The Law had sacred value. It was thought to be the summary of all wisdom, human and divine, the revelation of God himself, a complete and secure guide to conduct in every human situation. For most Jews, the Law was the final revelation of God himself.
Jesus does not accept this. He says is he has come to bring the Law to its fulfillment. Not the Law of Moses with its explanations and interpretations, but the Law of God which enhances the human spirit and which Jesus exemplifies in his life. In other words, it was not outward fulfillment of precept, but the inner transformation of heart that Jesus reveals. This change of heart in turn expresses itself in benevolent behavior.
In the hands of the ‘caretakers of the Law’, the Pharisees and the Scribes, various legal precepts had become issues for discussion and distortion. Where serious obligations were demanded, clever loopholes allowed an escape route. This was the hypocrisy of the Pharisees, which Jesus constantly hit out against.

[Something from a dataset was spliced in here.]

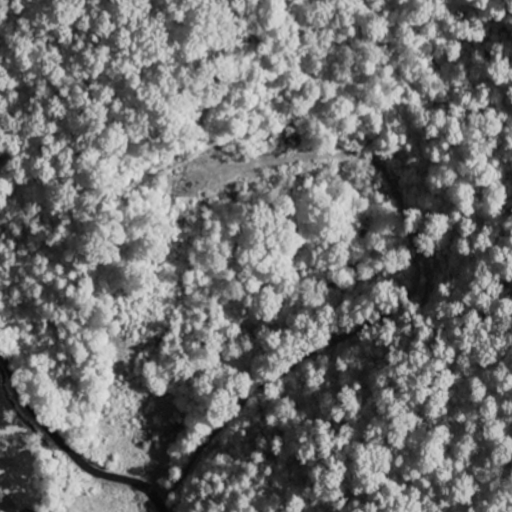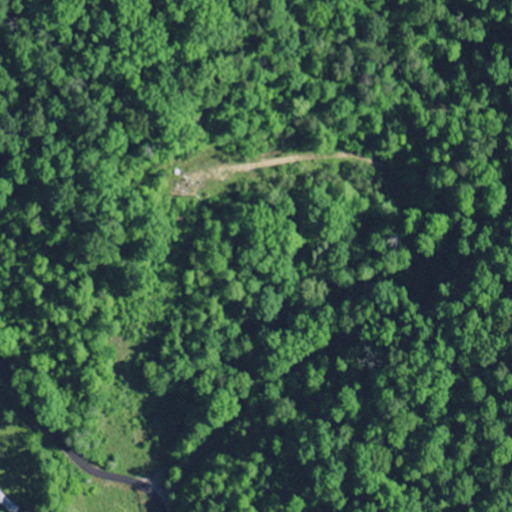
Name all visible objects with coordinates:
road: (75, 451)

To keep the Law, Jesus says, demands a humble and forgiving spirit. Thus one fulfils the Law, not just broadly but also in every little detail, every “jot and tittle,” in its core spirit, as the Gospel says. A few examples from Jesus’s teachings will suffice to show what is meant.
Regarding animosity between brothers, for instance: the spirit of God’s Law requires not just the avoidance of violence, but an attitude which rejects anger and hatred against one’s brother. So much so, that fraternal reconciliation takes precedence over Temple offerings.
Similarly, the spirit of God’s Law requires a change of attitude towards women. Not only is the act of adultery wrong, but even sexual desire for a woman not one’s own is forbidden.
And all acts of revenge are wrong. On the contrary, we are asked to “turn the other cheek”, and “walk the extra mile”, as gestures of accommodation to an enemy.